- Born: Duduzile Ngcobo 1967 (age 58–59) Durban, South Africa
- Other names: Dudu
- Occupation: Director
- Years active: 2005–present
- Height: 1.7 m (5 ft 7 in)
- Children: 3

= Duduzile Ngcobo =

South African actress

Duduzile Ngcobo (born 1967) is a South African actress.

==Personal life==
Ngcobo was born in 1967 in Lamontville, Durban Kwa-Zulu Natal, South Africa. She studied at Sacred Heart Secondary of Oakford for her secondary education from 1982 to 1986.

She is a mother of three.

==Career==
She started professional acting career when she was 49 years of age with Mzansi Magic serial Quantum of Terror. Before that, she mad minor roles in the television. Her first lead role in television came through the soapie Isithembiso. Then she made supportive roles in the serials; Ikhaya Season 2, Greed and Desire. In 1995, she acted in the direct-to-video film A Mothers gift directed by Jerry London. She also joined with soapie Muvhango and played the role "MaMbatha" for few years. In the meantime, she appeared in the serial Scam with the role of "MaZulu". In 2018, she acted in the television movies Umqhele and Umdalo Wempilo. She also acted in Mzansi Magic films Umdalo Wempilo and Uthando Lwethu.
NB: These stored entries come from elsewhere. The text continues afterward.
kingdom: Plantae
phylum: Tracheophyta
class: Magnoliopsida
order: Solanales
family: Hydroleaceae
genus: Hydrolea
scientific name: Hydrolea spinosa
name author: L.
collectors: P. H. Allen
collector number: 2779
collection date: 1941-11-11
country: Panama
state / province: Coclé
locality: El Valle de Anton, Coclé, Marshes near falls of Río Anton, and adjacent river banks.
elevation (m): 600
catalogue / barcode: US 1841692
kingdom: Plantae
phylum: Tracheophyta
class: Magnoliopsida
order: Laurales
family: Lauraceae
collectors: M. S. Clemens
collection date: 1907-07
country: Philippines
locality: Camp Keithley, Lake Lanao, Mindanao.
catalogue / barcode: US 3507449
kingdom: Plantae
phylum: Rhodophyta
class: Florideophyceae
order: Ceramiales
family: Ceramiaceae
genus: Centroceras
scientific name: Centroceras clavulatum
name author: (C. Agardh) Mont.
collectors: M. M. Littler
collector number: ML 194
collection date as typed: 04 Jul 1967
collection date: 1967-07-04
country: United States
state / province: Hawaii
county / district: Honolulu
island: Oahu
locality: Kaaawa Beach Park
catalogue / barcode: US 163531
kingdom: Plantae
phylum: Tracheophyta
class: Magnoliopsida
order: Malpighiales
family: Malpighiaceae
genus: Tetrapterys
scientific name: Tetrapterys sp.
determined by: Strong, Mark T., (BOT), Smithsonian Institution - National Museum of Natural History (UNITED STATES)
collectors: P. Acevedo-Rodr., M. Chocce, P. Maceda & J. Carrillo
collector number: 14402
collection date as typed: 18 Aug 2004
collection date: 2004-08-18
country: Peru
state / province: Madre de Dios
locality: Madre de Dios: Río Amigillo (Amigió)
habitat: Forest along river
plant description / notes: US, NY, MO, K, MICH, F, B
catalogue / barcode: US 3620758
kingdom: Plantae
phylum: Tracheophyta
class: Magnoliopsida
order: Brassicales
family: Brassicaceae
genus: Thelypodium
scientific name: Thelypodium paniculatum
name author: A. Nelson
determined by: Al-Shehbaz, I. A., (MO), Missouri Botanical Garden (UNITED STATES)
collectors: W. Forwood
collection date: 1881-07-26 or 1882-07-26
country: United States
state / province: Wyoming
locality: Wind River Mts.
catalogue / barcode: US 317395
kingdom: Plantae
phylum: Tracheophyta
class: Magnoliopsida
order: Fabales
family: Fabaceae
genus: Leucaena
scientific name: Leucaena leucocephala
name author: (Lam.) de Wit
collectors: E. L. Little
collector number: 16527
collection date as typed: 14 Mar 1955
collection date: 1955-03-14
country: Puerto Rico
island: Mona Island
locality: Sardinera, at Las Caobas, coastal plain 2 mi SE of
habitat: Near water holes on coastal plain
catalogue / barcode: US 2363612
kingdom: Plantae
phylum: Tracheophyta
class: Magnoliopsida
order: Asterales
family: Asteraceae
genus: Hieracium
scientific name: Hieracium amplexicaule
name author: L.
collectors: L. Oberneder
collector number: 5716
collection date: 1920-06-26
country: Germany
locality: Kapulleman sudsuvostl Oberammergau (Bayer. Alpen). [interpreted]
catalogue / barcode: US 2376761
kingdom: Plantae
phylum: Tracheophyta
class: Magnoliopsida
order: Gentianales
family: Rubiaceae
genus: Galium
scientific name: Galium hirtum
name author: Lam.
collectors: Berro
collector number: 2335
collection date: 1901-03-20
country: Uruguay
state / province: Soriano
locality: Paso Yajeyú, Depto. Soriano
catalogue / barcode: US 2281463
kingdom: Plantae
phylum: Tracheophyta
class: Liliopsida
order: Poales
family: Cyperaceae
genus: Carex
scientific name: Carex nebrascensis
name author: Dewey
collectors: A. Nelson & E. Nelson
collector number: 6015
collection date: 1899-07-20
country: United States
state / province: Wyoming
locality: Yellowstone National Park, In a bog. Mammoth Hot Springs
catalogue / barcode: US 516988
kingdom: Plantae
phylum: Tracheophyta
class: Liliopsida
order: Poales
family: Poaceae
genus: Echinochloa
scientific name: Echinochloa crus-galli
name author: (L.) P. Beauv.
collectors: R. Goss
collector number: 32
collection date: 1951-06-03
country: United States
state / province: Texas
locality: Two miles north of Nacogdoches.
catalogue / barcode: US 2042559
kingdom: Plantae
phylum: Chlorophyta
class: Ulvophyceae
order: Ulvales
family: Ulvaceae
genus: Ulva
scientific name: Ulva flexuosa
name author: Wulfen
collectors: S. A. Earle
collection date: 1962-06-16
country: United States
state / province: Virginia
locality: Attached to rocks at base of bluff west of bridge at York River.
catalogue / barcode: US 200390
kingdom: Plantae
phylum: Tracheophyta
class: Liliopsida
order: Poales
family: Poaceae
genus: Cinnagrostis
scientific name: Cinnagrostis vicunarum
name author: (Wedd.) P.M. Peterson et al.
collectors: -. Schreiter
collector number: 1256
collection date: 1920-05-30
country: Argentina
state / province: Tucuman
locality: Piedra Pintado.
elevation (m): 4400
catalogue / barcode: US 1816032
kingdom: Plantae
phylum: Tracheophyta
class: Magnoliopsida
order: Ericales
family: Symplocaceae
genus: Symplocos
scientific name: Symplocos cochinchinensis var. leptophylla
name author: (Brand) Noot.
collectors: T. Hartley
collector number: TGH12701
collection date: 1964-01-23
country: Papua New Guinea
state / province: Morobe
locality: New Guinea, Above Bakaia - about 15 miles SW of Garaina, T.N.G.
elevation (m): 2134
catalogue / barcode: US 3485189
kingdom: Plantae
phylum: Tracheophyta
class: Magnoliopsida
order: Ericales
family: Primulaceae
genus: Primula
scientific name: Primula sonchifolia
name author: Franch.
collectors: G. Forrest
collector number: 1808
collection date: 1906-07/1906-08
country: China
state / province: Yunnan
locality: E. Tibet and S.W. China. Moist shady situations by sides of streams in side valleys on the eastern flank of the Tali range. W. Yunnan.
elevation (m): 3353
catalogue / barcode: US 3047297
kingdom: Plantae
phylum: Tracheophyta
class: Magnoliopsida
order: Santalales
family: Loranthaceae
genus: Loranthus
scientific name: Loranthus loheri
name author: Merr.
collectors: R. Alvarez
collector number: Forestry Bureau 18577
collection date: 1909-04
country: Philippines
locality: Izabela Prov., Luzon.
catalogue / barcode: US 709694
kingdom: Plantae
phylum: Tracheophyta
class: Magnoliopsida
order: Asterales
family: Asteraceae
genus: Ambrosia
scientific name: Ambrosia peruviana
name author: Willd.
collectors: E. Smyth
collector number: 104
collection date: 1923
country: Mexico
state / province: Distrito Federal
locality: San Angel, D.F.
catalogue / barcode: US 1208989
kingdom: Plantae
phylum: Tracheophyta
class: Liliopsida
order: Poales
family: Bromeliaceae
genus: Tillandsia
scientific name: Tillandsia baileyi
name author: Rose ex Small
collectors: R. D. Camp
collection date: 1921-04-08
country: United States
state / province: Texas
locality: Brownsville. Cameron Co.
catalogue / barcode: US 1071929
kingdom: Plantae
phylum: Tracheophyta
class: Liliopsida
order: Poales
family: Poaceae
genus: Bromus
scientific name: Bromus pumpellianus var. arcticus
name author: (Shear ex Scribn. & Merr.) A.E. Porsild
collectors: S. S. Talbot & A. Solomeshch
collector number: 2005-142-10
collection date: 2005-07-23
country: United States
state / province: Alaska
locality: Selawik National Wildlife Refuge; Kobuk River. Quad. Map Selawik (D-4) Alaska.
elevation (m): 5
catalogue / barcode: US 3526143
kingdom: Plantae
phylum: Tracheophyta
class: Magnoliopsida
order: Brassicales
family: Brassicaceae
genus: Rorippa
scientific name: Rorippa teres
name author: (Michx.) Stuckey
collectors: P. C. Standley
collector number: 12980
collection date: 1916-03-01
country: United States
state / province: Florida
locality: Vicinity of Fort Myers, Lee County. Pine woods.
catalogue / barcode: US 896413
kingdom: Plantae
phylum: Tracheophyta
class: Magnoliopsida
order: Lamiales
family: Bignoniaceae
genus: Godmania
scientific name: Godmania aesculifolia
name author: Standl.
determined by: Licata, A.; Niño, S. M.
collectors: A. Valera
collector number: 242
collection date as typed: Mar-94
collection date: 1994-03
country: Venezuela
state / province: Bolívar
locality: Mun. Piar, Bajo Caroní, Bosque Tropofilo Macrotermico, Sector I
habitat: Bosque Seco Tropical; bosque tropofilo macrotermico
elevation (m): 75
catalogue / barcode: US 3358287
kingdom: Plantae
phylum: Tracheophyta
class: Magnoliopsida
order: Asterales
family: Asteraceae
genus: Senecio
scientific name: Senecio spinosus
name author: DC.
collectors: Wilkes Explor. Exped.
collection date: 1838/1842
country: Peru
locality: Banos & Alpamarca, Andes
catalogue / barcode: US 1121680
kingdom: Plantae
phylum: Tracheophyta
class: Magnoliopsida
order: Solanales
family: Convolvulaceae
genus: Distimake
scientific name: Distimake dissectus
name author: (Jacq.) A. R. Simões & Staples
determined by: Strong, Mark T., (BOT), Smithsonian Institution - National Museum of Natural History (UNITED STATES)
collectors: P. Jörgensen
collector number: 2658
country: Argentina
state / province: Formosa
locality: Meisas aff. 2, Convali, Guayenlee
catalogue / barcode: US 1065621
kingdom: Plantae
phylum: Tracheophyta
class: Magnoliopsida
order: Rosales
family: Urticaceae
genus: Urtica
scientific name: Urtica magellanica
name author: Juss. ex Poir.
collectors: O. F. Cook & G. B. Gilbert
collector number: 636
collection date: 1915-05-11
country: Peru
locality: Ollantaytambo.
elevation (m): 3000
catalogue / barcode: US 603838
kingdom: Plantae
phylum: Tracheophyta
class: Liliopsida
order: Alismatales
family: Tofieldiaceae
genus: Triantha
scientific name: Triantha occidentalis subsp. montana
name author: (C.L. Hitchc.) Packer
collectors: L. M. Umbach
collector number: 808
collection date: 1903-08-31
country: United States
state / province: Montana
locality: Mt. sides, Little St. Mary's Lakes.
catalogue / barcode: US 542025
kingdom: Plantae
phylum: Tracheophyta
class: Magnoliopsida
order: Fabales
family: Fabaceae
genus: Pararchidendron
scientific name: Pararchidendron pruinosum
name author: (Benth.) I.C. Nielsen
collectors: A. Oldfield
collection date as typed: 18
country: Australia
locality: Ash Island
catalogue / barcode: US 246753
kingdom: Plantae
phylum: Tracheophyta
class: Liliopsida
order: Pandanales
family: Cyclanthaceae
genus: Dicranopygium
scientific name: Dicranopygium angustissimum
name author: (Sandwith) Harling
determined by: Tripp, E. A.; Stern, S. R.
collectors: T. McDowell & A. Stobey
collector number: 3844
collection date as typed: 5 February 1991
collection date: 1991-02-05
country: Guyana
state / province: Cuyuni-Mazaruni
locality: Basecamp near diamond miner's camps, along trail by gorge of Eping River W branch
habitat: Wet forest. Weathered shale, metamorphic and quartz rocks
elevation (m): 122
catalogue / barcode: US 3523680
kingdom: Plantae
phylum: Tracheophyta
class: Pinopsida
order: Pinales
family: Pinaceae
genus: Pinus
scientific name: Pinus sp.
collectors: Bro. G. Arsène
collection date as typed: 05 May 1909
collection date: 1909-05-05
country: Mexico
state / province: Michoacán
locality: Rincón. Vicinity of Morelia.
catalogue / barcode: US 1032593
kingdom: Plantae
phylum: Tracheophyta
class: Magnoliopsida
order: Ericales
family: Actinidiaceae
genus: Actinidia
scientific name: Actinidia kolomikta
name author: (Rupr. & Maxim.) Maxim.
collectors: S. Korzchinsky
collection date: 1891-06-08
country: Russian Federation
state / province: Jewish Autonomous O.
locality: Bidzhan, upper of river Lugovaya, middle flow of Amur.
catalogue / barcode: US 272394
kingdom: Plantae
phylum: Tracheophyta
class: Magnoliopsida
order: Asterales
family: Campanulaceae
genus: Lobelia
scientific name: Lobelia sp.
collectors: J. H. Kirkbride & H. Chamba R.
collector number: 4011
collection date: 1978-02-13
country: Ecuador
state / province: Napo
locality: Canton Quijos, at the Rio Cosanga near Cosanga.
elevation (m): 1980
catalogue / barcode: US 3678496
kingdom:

Then in 2019 she played the role "Mayor" in DSTV serial EHostela and role "Babekazi" in SABC1 soapie Uzalo. In 2020, she joined with the e.tv. medical telenovela Durban Gen and played the lead role "Dr. Qwabe". Apart from that, she appeared in many commercials for the brands; Dettol, ABSA, DSTV, MTN, TASTIC and FN. In 2021, she returned to the soapie Uzalo and reprised her role. In the meantime, she served as the national coordinator for National Union of Mineworkers of HIV AIDS desk in South Africa.